Tuesday, February 16, 2021

“Bridgerton”: Enticing Anachronisms and Angst

Somewhere out there, Jane Austen is surely giggling. Bridgerton, a TV dramatic miniseries that is both mesmerizing and completely cuckoo, is giving England’s Regency period (circa 1813) an entirely new look. True, Miss Austen had previously inspired stacks of so-called “Regency Romances” (featuring frocks that look like nightgowns, and lots of steamy sex), but those insipid novels are easily overlooked. Bridgerton, though, commands attention, because of its sumptuous attention to detail, its gorgeous leading man and lady, and the acid tongue of (yes!) Julie Andrews as the never-seen scandalmonger, Lady Whistledown.

 Some of Bridgerton’s historical anachronisms are clearly deliberate. Most obvious (and, I’m sure, most pleasing to series producer Shonda Rimes) is the fact that these Britishers live in a colorblind society in which Black characters belong to the nobility as well as the servant class, with no one batting an eye at the horrors of interracial mixing. I’m told the color palette of the series’ Regency costumes has been tweaked for effect: it’s hard to imagine a real-life dowager, like the ambitious Baroness Featherington, pairing a bright green gown with fuchsia gloves. I’m also skeptical about the Duke of Hastings’ very 21st-century stubble-beard look. Then there are the women’s towering hairstyles, worn mostly by unappealing characters, that I suspect are intended to amuse, not to convince. (And did louche types really smoke cigarettes in 1813?)

 Of course in an entertainment like this one, everyone has sex on the brain. It’s surely historically accurate to say that in Regency England proper young ladies were kept ignorant of the facts of life. (One young man scoffs to his mystified sister, “Haven’t you ever been to a farm?”) But of course part of the fun of dramas like this one is to show our modern attitudes intruding upon period conventions. So the spirited but innocent Daphne Bridgerton is encouraged by her future husband to explore masturbation, with stunning success. (This at the same time that an unchaperoned walk between a young lady and gentleman might be cause for a duel.) And of course the machinations to marry off a secretly pregnant young woman become moot when modern-style tolerance enters the picture.

 No question: this series was created with a female audience in mind. True, Daphne (played by Phoebe Dynevor) is lovely, in an ethereal way. She has a willowy form that empire gowns can only enhance, plus a face with a knack for looking tremulous, either in moments of bliss or sorrow.

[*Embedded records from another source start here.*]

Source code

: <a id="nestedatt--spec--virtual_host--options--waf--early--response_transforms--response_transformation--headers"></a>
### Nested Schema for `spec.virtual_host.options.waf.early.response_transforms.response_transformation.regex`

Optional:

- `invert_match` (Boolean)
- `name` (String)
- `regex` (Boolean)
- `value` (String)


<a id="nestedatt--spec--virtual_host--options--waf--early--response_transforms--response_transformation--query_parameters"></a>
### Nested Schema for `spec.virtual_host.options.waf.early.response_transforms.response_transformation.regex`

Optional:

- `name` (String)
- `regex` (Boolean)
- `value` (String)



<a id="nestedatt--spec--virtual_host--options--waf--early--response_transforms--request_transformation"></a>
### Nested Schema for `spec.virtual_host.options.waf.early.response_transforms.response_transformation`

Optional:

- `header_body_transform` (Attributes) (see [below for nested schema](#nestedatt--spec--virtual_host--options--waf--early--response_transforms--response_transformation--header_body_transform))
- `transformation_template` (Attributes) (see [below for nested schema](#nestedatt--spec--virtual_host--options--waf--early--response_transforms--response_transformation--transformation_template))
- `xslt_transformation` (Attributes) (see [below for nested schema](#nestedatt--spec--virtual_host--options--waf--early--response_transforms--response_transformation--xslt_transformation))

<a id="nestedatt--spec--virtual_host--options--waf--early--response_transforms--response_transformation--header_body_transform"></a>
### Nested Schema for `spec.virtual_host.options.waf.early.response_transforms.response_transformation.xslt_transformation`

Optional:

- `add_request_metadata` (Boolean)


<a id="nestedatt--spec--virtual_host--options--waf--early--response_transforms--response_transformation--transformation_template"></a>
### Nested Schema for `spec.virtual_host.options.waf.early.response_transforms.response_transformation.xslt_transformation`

But I suspect most viewers particularly cotton to the macho charms of Regé-Jean Page as Simon Basset, the angst-y but noble Duke of Hastings. Once these two discover the joys of married life, the camera can’t get enough of his shirt-sheddings and drawer-droppings. Of course his moral scruples about their future life together make very little sense in context, nor does her sudden discovery of what’s lacking from the connubial gyrations that take place in seemingly every nooks and cranny of the family estate. (I’m no prude, but I’m still scratching my head over what leads her to figure out—in a flash—what he’s been withholding all this time.)

 Obviously, plotting is not Bridgerton’s strong suit. Miss Marina Thompson’s scandalous pregnancy remains invisible (even in those diaphanous gowns) for what seems many months, while other events fly by in a flash. A big reveal in the final episode, one that settles what has been a major question from the start, makes absolutely no sense. Which leads me to wonder about season 2. Now that the leading characters are finally happy, what else is there to amuse us?